I would just encourage her to consider all the factors involved. How happy is she in her marriage otherwise? If it's really happy, is she willing to give that up to pursue the POSSIBILITY of children. I have friends right now who are struggling to adopt and find a surrogate at the same time. They BOTH really want kids. Your friend could ditch her husband and never quite manage to have a child. And I've heard numerous stories about guys who say they don't want kids changing their minds in their 40s.

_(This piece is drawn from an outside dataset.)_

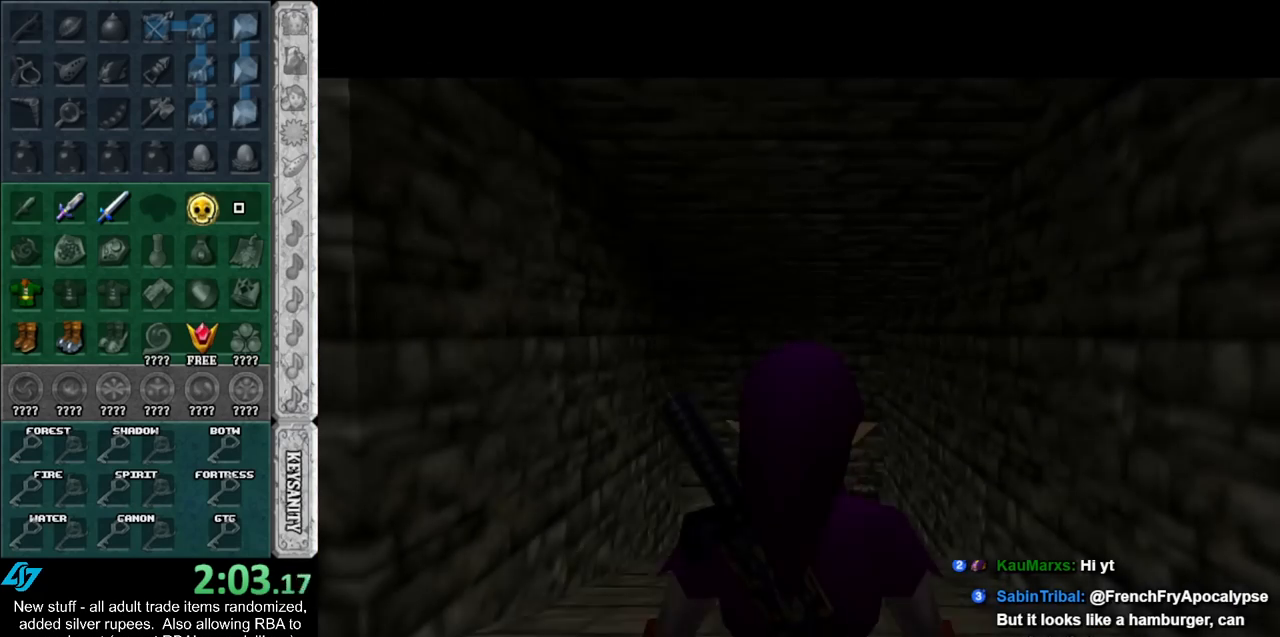
{"buttons": [], "left_stick": "up", "right_stick": "center", "events": []}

Also, I'm wary of people who are willing to walk away from a marriage in favor of having children. I'm 40 now, and my stance on having children was perfectly consistent until it wasn't. I was about 38 when I realized I wasn't into the idea AT ALL. I kind of wonder about people with such a strong craving for a child - so many people want to have kids because they think it will fix their problems or unhappiness. But that puts a lot of burden on a kid.
Finally, she must contemplate whether she will resent her husband if she stays and they never have kids. That's a big one.
She should probably talk with a therapist to discuss her options and future happiness.
She needs a serious sitdown with him and if he keeps saying "maybe" say he needs to be able to say he's ready to start trying within...6 months, 12 months, whatever timeframe she is comfortable with in terms of time for him to consider. And that is not a deadline for him to only confirm that he WANTS kids and then have him say he wants to start 5 years from now! That just allows him to stretch things out further and further and is not fair to the OP's friend. She needs a firm deadline and to stick with it otherwise she could be childless at 40 and in a real bind.
She needs a serious sitdown with him and if he keeps saying "maybe" say he needs to be able to say he's ready to start trying within...6 months, 12 months, whatever timeframe she is comfortable with in terms of time for him to consider. And that is not a deadline for him to only confirm that he WANTS kids and then have him say he wants to start 5 years from now! That just allows him to stretch things out further and further and is not fair to the OP's friend. She needs a firm deadline and to stick with it otherwise she could be childless at 40 and in a real bind.
She is 33 so this is not really that old. There is time. But she needs to know that he WANTS it.
You do realize that the end result of adoption is having children right? Also, pets and kids are not quite the same thing either. Very strange advice. Maybe they should just order a pizza and call it a day.
So you got pregnant accidentally and that solved the problem? Or you just went ahead and got pregnant over your husband's objections? In this case, I don't think that would be possible. Wife wouldn't do it.
There was no OBJECTION, just not a discussion that even got beyond "someday". Someday came, that's all.